In the re-input process, the movable arc electrode 22 is moved upward, the fixed arc electrode 51 is driven to move downward, and the rotation driving plate 52 rotates clockwise to move the fixed side. The arc electrode 51 is moved to the lower side.

In the case of the extinguishing part (1) of the two-way driven gas circuit breaker for gas insulated switchgear according to the present invention, the position of the pressure pin (63) can be provided at a predetermined position along the longitudinal direction of the other side of the interlocking rod (62) And, through this, it is possible to easily adjust the time when the pressure pin 63 is inserted into the outer opening of the pressure pin guide slit 54 and the time when the gas circuit breaker 1 is driven in both directions,

Preferably, by adjusting the position of the pressing pin 63 provided on the other side of the interlocking rod 62, the pressing pin 63 of the interlocking rod 62 is moved to the outer opening of the pressing pin guide slit 54. By adjusting the insertion point to the point at which arc starts to occur between the movable arc electrode 22 and the fixed arc electrode 51, only the movable fixed electrode exerts a small external driving force before the arc occurs.
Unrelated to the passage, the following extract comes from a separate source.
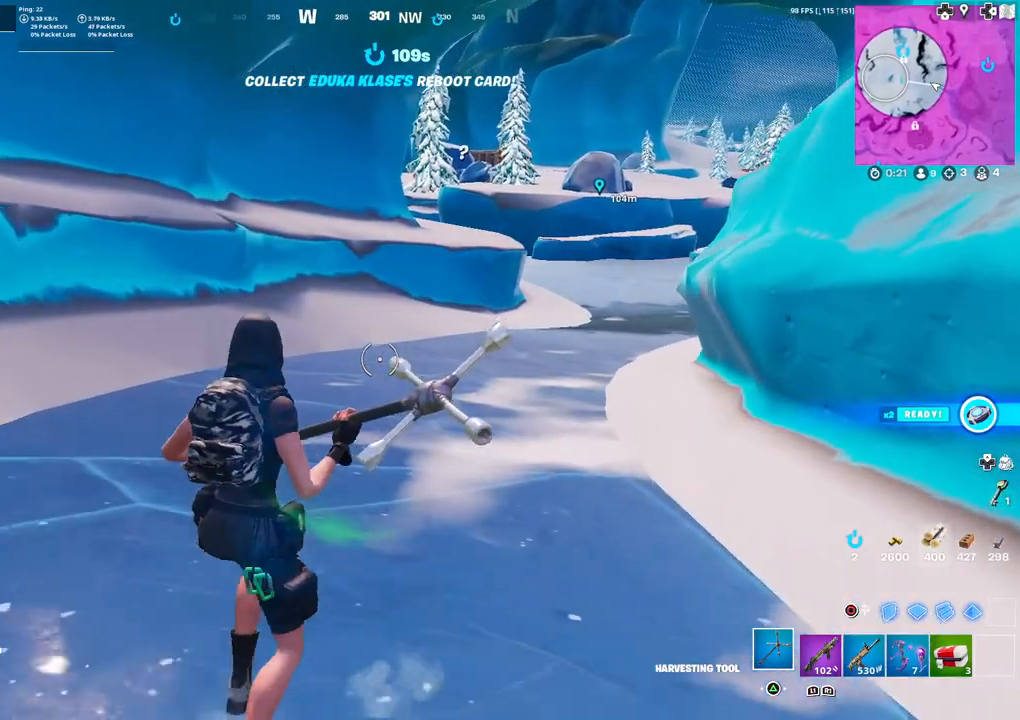
{"buttons": [], "left_stick": "right", "right_stick": "center", "events": [[367, "left_stick", "right"]]}
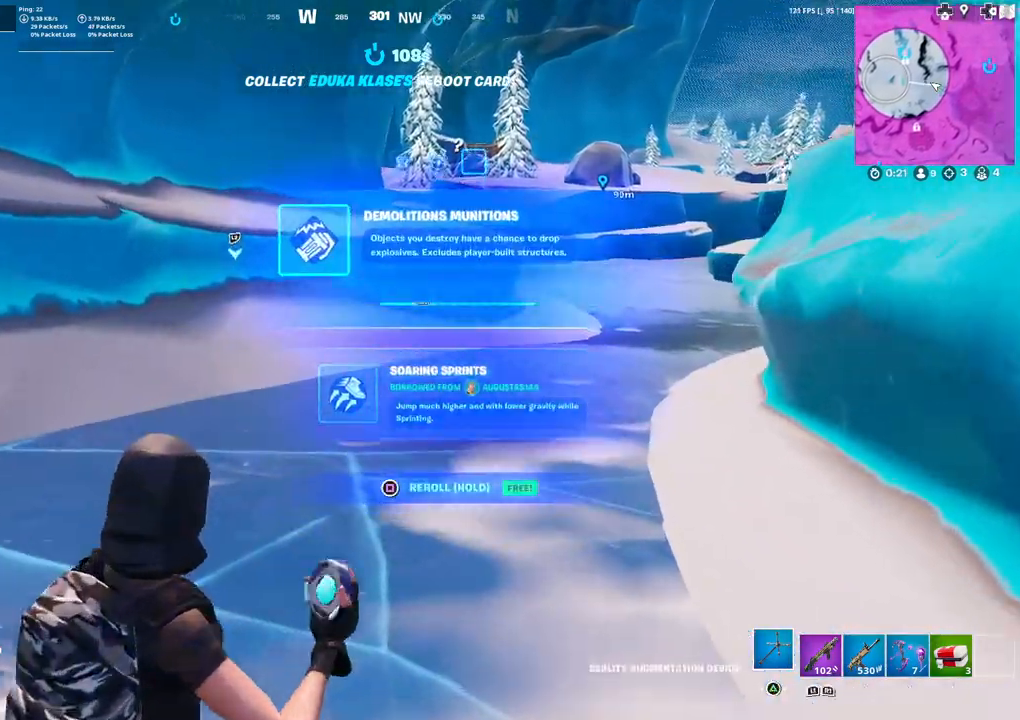
{"buttons": [], "left_stick": "up-right", "right_stick": "center", "events": [[400, "left_stick", "up-right"]]}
When the arc starts to occur between the movable arc electrode 22 and the fixed arc electrode 51, while gradually moving downward, a relatively high external driving force is applied to the main operating rod 10 and the hot gas. The main nozzle part 30 and the pressure pin 63 supplied through the interlocking rod 62 are inserted into the slit 54 and move to the inside of the rotation drive plate 52 while the rotation drive plate 52 and By rotating the pinion gear 53 to move the arc electrode 51 on the fixed side of the mall to the upper side, the movable arc electrode 22 and the arc electrode 51 on the fixed side can be separated and separated more quickly. It is possible to adjust the interlocking point and the arc occurrence point of the side arc electrode 51, shortening the arc extinguishing time and blocking time, and optimizing the generation and change point of external driving force.

Preferably, one side is fixedly coupled to the fixed-side body portion 40, the other side is provided in the inner center of the fixed-side body portion 40, and the other side is fixed-side arc electrode guide hole ( 45) is formed to include a fixed-side arc electrode support 44 provided through a hole, the lower portion is fixedly coupled to the upper portion of the other side of the fixed-side arc electrode support 44, and interlocks along the vertical direction of one side The rod guide groove 71 is formed, and the other side further comprises a support plate 70 in which a fixed-side driving rod guide groove 72 is formed in parallel with the interlocking rod guide groove 71 at a predetermined distance, the A rotation drive plate 52 is rotatably provided on one side of the support plate 70 through a rotation center pin 74, and the other side of the interlocking rod 62 is an interlocking rod guide groove of the support plate 70. It is provided so as to be guided in a state inserted into 71 so as to move up and down along the longitudinal direction, and the other side of the fixed-side arc electrode drive rod 60 is provided with a fixed-side drive rod guide groove of the support plate 70. The movable side and the fixed side arc electrode 51 are precisely interlocked in both up and down directions even in repetitive opening and closing operations by being provided to be guided in the state inserted into 72 and movable up and down along the longitudinal direction. It can be moved, and durability and accuracy of opening and closing movement can be improved.

Preferably, a fixed-side drive rod support roller 73 is rotatably provided on the other side of the fixed-side drive rod guide groove 72, and the other side of the fixed-side arc electrode drive rod 60 is supported by the By providing in close contact with the outer circumferential surface of the roller 73, it can be easily moved up and down while being supported by the support roller 73, and vibration and noise between the up and down movements of the fixed arc electrode driving rod 60 Try to minimize occurrence.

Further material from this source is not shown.